It’s never easy getting over the pain of previous dysfunctional relationship. 

Even though you may feel more in control of your feelings, the pain and hurt from such a past may still linger into the present, even after you have moved on, if that’s relationship or friendship wise whatever it maybe.

There can be many aspects where you will find yourself reliving your past relationship antics into a new one.  Comparing your new partner to an ex-relationship which left you broken to name one thing.   In an attempt to safeguard your heart out of fear that your new love interest may just turn around and repeat the same thing, You’re stuck living in that past.

As we fear reliving that heart ache experience again, being cheated on, being lied to, or manipulation from your previous lover to keep you stuck can be terrifying experiences.  The thought of these past experiences ever happening again can make you feel uncertain about situations moving forward, and keep you stuck in a disruptive cycle that you may not see yourself.  In most cases what we often forget is that we are bringing old baggage into the present, therefore tormenting our current love interest who is mostly caring, loving, and honest which was actually bitterness feeding from your past. 

Most people do not realize that they are living in a space that is actually tarnishing their chances of new love, new opportunities, relationships/friendship wise, instead of letting go of resentment and bitterness.

“You can’t reach what’s in front of you, until you let go of what is behind you.”  Once you realize this, things will start to unfold and we gain more control and happiness in our lives.  Learning new coping strategies to help you deal with the pain and heal can help you move out of the old and into the new.

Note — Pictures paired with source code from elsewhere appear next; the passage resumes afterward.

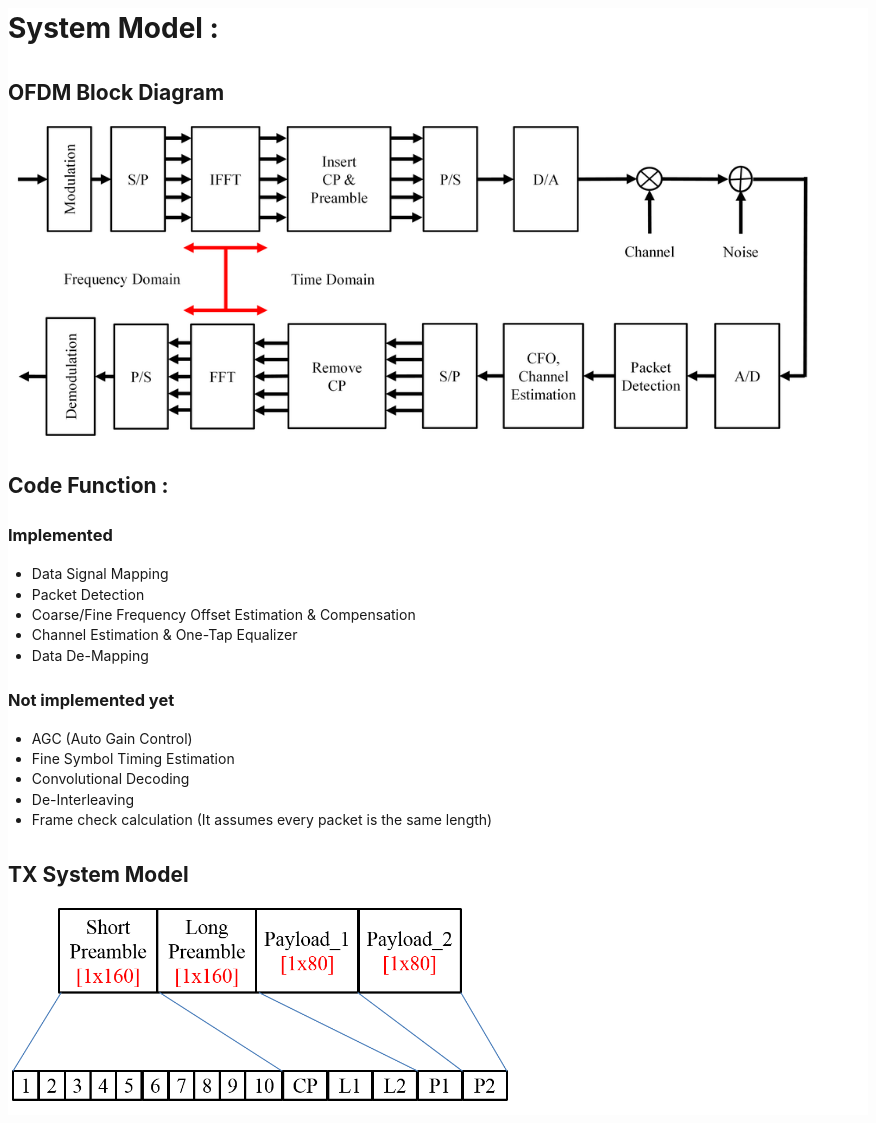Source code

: # System Model :

## OFDM Block Diagram

<img src="https://github.com/keshav011g/801.11a/blob/main/Picture/OFDM_Block_Diagram.png" width="800">

## Code Function :

### Implemented

* Data Signal Mapping
* Packet Detection
* Coarse/Fine Frequency Offset Estimation & Compensation
* Channel Estimation & One-Tap Equalizer
* Data De-Mapping

### Not implemented yet

* AGC (Auto Gain Control)
* Fine Symbol Timing Estimation
* Convolutional Decoding
* De-Interleaving
* Frame check calculation (It assumes every packet is the same length)

## TX System Model
<img src="https://github.com/keshav011g/801.11a/blob/main/Picture/TX%20System%20Model.png" width="500">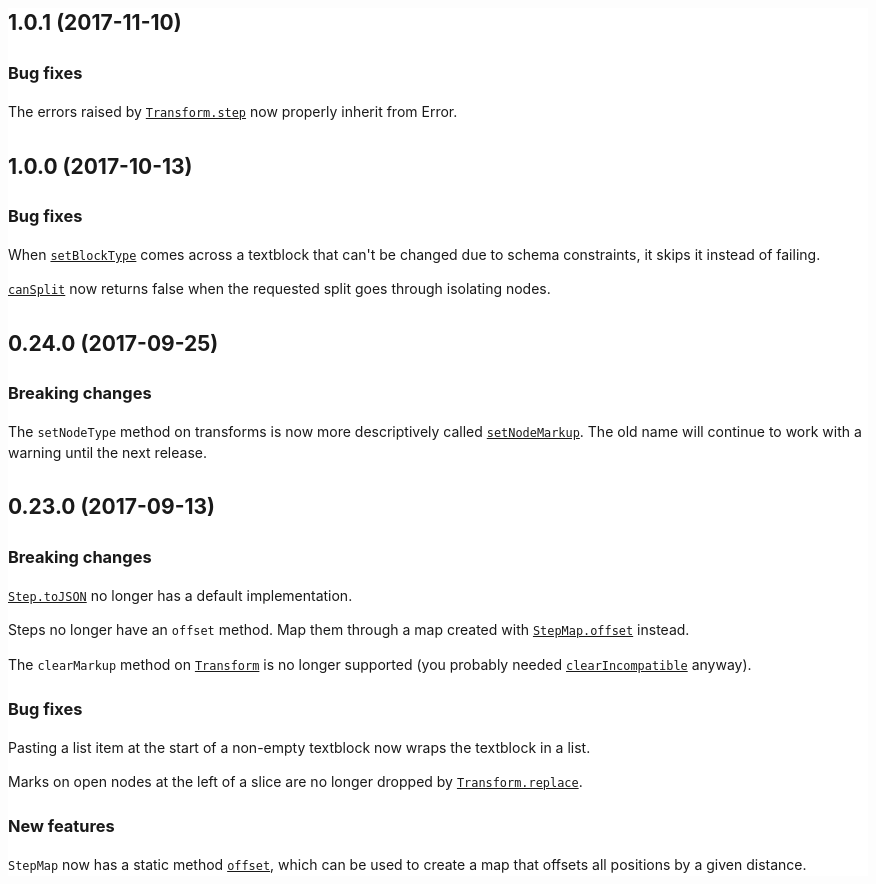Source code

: ## 1.0.1 (2017-11-10)

### Bug fixes

The errors raised by [`Transform.step`](http://prosemirror.net/docs/ref/#transform.Transform.step) now properly inherit from Error.

## 1.0.0 (2017-10-13)

### Bug fixes

When [`setBlockType`](http://prosemirror.net/docs/ref/#transform.Transform.setBlockType) comes across a textblock that can't be changed due to schema constraints, it skips it instead of failing.

[`canSplit`](http://prosemirror.net/docs/ref/#transform.canSplit) now returns false when the requested split goes through isolating nodes.

## 0.24.0 (2017-09-25)

### Breaking changes

The `setNodeType` method on transforms is now more descriptively called [`setNodeMarkup`](http://prosemirror.net/docs/ref/version/0.24.0.html#transform.Transform.setNodeMarkup). The old name will continue to work with a warning until the next release.

## 0.23.0 (2017-09-13)

### Breaking changes

[`Step.toJSON`](http://prosemirror.net/docs/ref/version/0.23.0.html#transform.Step.toJSON) no longer has a default implementation.

Steps no longer have an `offset` method. Map them through a map created with [`StepMap.offset`](http://prosemirror.net/docs/ref/version/0.23.0.html#transform.StepMap^offset) instead.

The `clearMarkup` method on [`Transform`](http://prosemirror.net/docs/ref/version/0.23.0.html#transform.Transform) is no longer supported (you probably needed [`clearIncompatible`](http://prosemirror.net/docs/ref/version/0.23.0.html#transform.Transform.clearIncompatible) anyway).

### Bug fixes

Pasting a list item at the start of a non-empty textblock now wraps the textblock in a list.

Marks on open nodes at the left of a slice are no longer dropped by [`Transform.replace`](http://prosemirror.net/docs/ref/version/0.23.0.html#transform.Transform.replace).

### New features

`StepMap` now has a static method [`offset`](http://prosemirror.net/docs/ref/version/0.23.0.html#transform.StepMap^offset), which can be used to create a map that offsets all positions by a given distance.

How to manage your thoughts: 

When I found out my ex-partner had cheated on me, I couldn’t stop thinking about what I was doing wrong, and what the other person was doing right.  I couldn’t stop thinking about why I wasn’t good enough, and why things had changed, why my ex had changed.  I thought back to so many ways in which I went above and beyond for her needs, and therefore started to think all this wasn’t enough.  No matter how much you give someone or care for them, they will cheat regardless.  I would constantly picture him with another woman, the thoughts never made me angry, only put me into a place of self-pity and unworthiness thoughts.

All I was ever thinking was “how on earth could he do this to me? Why would he throw away everything we had, shared, our love? None of this made any sense.  And while he had seemed to move on, I was suffering in silence.  This all turned into destructive behaviour to the point where I had to turn away, and move on.  This was a hard shift after focusing myself on him, and building our future together.   Instead of dwelling on the pain, I needed to find a way to let go of the pain and bring myself back to earth.  I turned to a love psychic who brought me out of this destructive pattern and therefore gave me hope again to feel more in control and empowered.

I began to learn ways to cope with the hurt, often saying instead of asking myself why he chose someone over me?  I would often remind myself that I was better off with someone who treats me with love and respect.

Every time I did this, I began to feel less and less resentment.  Changing my thoughts and feelings helped me to understand myself more and love me more and moved on with my life.